Rebuilding Place in the Urban Space

"A community’s physical form, rather than its land uses, is its most intrinsic and enduring characteristic." [Katz, EPA] This blog focuses on place and placemaking and all that makes it work--historic preservation, urban design, transportation, asset-based community development, arts & cultural development, commercial district revitalization, tourism & destination development, and quality of life advocacy--along with doses of civic engagement and good governance watchdogging.

Monday, April 09, 2007

Historic Preservation and Displacement

On the H-URBAN list, it was written:

A student of mine is interested in exploring whether historic preservation strategies have been or could be deployed in urban settings in ways that do not promote displacement. In particular, I've asked her to pay close attention to tenants, single individuals, and people whose earnings fall below the poverty level.

My response:

The answer to this question requires more nuance than I find in its construction. The answer lies at a more micro level, dependent upon the particulars of specific regional markets and the communities therein, whether or not the broad regional real estate market is strong or weak, and then must focus on particular neighborhoods, presumably in the center city. (Even weak markets have strong submarkets, and vice versa.)

Depending of the nature of the market, similar policies have wildly varying impacts, say in a strong real estate market like DC compared to a weak real estate market like Pittsburgh, where very large brick rowhouses can be purchased in the Lawrenceville District for significantly less than $100,000. In Pittsburgh you're trying to build demand regardless, in DC slake it--at least in terms of preserving affordable housing for those of limited means.

Furthermore, historic preservationists also don't tend to be broader policy analysts and activists and would need to wed themselves to a variety of non-historic preservation policies:

1. property tax assessment methodologies;
2. land tenure systems such as the community land trusts you mention and cooperatives,
3. diversity of housing types (and housing sizes),
4. Social housing production strategies
5. Production, development, and portfolio investment to keep housing permanently low cost, although this means rental and puts limits on a low income household's ability to create wealth through housing ownership and appreciation;
6. revolving funds to support maintenance needs for those where maintaining a house to historic standards poses financial hardship (although increasing the long term value of the house as part of the household's wealth portfolio).

Cf.
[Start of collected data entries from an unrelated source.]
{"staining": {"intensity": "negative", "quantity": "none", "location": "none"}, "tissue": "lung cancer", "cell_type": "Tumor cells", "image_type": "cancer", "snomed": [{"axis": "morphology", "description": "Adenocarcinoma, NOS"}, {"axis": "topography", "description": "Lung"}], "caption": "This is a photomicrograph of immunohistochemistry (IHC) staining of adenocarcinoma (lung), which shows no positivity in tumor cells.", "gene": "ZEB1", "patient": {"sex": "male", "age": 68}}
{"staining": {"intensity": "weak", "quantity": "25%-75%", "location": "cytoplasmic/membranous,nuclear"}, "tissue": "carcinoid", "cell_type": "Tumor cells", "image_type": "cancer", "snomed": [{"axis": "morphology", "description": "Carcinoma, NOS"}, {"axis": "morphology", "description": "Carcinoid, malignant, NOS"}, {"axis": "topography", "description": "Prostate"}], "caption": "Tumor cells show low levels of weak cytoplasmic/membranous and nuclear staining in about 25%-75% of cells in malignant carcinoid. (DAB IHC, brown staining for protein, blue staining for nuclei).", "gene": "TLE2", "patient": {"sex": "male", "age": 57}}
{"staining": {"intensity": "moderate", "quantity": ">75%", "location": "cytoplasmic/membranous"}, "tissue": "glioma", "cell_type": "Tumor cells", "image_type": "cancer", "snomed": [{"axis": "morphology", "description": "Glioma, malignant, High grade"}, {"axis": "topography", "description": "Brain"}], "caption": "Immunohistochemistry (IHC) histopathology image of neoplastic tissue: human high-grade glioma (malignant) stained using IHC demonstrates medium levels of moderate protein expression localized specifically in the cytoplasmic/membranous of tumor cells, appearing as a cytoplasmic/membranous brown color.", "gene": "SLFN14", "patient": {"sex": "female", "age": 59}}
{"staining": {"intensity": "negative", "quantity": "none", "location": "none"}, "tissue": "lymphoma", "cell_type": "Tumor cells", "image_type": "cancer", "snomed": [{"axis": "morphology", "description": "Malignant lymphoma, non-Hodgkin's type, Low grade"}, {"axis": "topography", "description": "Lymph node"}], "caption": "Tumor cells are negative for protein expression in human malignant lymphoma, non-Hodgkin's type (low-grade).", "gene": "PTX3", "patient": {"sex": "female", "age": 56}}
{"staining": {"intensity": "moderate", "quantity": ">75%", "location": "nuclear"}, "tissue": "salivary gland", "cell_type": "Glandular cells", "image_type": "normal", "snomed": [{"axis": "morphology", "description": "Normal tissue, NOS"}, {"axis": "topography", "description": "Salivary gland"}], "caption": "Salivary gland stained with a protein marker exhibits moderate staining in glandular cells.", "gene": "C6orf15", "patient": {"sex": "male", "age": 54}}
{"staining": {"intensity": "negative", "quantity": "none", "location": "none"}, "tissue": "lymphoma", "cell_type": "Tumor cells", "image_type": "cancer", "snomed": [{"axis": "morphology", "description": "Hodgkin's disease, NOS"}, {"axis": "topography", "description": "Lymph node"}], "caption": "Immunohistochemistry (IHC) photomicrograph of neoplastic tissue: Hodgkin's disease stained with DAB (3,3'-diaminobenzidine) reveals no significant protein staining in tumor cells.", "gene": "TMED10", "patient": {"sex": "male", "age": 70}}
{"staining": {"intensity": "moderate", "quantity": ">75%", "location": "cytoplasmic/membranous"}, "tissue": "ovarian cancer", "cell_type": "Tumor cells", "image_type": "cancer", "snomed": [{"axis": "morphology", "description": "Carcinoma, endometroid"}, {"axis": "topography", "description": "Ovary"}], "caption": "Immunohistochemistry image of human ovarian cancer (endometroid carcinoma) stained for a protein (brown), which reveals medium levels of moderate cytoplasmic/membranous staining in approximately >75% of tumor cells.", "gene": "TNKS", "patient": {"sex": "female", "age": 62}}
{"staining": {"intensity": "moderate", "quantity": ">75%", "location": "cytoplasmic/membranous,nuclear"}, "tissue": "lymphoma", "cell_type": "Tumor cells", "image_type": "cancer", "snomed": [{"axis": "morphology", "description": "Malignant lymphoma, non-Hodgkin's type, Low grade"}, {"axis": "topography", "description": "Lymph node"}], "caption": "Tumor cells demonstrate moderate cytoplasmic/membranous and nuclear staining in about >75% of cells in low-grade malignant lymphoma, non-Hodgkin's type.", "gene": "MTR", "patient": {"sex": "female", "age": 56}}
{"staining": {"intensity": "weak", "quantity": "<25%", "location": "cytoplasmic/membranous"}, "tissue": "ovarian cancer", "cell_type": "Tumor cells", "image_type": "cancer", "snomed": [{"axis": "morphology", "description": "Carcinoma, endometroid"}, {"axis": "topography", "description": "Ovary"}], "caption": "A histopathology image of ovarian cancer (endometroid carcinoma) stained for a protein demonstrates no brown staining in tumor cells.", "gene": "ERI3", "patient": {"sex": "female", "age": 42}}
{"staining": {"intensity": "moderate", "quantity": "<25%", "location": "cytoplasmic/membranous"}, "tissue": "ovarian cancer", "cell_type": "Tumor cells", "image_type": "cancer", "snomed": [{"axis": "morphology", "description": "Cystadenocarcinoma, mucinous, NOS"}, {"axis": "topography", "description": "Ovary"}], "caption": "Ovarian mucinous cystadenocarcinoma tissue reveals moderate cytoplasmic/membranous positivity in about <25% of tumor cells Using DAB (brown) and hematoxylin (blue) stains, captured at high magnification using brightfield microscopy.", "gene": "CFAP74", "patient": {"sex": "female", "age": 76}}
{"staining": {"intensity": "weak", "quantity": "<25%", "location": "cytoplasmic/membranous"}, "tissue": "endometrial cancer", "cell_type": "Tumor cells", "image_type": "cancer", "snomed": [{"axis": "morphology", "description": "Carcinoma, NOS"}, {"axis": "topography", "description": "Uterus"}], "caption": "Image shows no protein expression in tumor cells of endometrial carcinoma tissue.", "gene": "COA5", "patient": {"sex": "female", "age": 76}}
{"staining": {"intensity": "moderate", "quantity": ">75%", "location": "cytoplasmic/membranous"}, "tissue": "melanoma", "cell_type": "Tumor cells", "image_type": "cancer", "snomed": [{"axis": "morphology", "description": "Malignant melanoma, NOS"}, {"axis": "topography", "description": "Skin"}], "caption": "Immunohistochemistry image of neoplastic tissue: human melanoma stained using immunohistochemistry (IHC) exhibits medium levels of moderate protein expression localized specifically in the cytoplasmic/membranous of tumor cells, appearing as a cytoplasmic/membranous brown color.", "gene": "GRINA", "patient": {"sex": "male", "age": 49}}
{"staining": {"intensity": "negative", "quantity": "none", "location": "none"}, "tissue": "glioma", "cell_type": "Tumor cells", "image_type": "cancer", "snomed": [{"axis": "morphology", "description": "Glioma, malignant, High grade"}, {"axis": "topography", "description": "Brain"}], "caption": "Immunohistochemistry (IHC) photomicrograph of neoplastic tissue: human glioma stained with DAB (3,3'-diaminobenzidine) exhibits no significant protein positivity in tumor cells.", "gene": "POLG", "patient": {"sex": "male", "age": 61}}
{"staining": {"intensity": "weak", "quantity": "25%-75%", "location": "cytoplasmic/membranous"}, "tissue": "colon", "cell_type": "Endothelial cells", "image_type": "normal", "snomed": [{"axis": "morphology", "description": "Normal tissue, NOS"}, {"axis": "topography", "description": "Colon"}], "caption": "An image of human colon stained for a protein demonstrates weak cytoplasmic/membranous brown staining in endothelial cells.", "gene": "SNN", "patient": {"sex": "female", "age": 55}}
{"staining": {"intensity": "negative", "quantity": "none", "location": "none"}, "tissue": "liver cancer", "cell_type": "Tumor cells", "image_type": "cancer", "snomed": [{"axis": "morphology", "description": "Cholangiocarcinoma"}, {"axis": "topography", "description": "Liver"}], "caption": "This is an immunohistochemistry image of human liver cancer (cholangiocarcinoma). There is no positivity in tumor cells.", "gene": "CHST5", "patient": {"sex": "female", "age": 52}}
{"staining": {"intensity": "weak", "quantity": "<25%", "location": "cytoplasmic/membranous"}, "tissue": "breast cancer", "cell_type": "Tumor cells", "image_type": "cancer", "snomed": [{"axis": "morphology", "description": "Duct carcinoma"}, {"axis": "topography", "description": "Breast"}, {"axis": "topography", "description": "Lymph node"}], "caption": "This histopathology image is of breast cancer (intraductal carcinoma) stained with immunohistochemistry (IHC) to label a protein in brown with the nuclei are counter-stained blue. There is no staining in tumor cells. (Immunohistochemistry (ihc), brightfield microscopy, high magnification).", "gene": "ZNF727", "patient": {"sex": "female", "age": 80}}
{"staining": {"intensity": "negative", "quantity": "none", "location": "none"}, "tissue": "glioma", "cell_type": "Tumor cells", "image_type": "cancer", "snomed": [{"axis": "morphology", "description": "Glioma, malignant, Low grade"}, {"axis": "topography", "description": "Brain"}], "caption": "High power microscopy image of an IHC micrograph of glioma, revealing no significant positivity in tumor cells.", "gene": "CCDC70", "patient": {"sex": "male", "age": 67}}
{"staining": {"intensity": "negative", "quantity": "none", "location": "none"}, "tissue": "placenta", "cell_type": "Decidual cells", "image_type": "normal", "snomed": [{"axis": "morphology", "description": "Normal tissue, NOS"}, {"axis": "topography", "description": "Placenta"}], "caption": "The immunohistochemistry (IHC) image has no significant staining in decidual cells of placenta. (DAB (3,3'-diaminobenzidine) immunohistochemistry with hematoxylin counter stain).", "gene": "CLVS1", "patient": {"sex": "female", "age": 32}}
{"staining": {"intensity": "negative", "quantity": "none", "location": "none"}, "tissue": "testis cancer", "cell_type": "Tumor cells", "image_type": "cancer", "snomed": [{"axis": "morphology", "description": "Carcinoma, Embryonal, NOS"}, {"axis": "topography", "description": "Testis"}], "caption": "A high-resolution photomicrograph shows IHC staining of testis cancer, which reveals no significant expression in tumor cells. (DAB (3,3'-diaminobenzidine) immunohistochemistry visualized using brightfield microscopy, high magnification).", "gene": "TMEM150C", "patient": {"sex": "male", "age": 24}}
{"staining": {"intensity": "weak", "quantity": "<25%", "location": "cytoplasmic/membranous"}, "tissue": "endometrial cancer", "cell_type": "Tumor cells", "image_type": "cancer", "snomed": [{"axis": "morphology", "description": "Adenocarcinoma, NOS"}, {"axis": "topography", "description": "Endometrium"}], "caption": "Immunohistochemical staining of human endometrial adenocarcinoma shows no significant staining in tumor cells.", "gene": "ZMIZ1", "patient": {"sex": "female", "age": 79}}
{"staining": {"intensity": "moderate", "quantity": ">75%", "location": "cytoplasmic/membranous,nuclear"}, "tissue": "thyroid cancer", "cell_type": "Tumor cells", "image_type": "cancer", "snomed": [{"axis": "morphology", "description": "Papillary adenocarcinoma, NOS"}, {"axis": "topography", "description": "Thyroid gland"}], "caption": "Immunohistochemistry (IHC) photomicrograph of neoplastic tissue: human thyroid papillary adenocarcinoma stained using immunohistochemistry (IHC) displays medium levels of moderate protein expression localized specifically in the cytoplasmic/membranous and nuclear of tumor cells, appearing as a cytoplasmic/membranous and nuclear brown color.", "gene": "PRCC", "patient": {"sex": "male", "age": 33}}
Donovan Rypkema's piece, Historic Preservation and Affordable Housing: The Missed Connection. Rypkema makes the point like Jane Jacobs' about the need for a large stock of old buildings. The nature of housing construction means that new housing can't be inexpensive without massive subsidy. Therefore, tearing down historic buildings is counter productive in terms of retaining relatively low cost housing.

cf. "Gentrification and Resistance in New York City," By Kathe Newman and Elvin Wyly. Shelterforce, Issue #142, July/August 2005. Abstract: three recent studies imply that gentrification does not cause displacement. Not so, contend our authors, and they show what it takes to help people stay when the community improves.

One of the most important policy proscriptions to reduce displacement is to change the process of frequent reassessment of properties for property taz assessment purposes. This has an extranormal negative impact on people of limited financial means, and those where the historic basis in a property is quite low. Rolf Goetze discussed this in Understanding Neighborhood Change: The role of expectations in urban revitalization, published in 1979, and it is close to 30 years later. To understand these issues in all their nuances, Goetze's work is some of the best.

(See Building Neighborhood Confidence, published in 1976, and "The Dynamics of Neighborhoods: A Fresh Approach to Understanding Housing and Neighborhood Change" by Goetze and Colton, Journal of the American Planning Association, 1980--which summarizes the two books.)

The kind of broader housing policy you suggest, i.e., "Has any group ever successfully restored a single-room occupancy hotel, "workingman's hotel" or flophouse with the intent of providing housing for impoverished individuals?," is intriguing and something I have raised from time to time in DC, to no avail. Most housing activists have a short range of policy proscriptions in mind, inclusionary zoning being the primary tool. I was amazed to see at least one SRO on the border of two upscale neighborhoods in Portland, Oregon, and very convenient to the PGE Park light rail station besides. We have no SROs in the center city of Washington.

I used to "joke" in the context of neighborhood zoning reviews, that various condo and other multiunit buildings going up downtown could include SRO housing on a floor, or take Section 8 vouchers. But I never got any traction.

Just like historic preservationists need to look more broadly beyond preservation to best position their issues and react to concerns about displacement, I would argue that few housing advocacy organizations offer much in the way of a comprehensive housing policy that can be effective in strong real estate markets and/or strong real estate submarkets, especially in the center cities. The Shelterforce article is a start, and New York City one of the best examples in the U.S. of a close to comprehensive policy (despite the recent sales of many large housing developments).

A recent issue of the Boston Globe reviews three current books on gentrification-center city issues.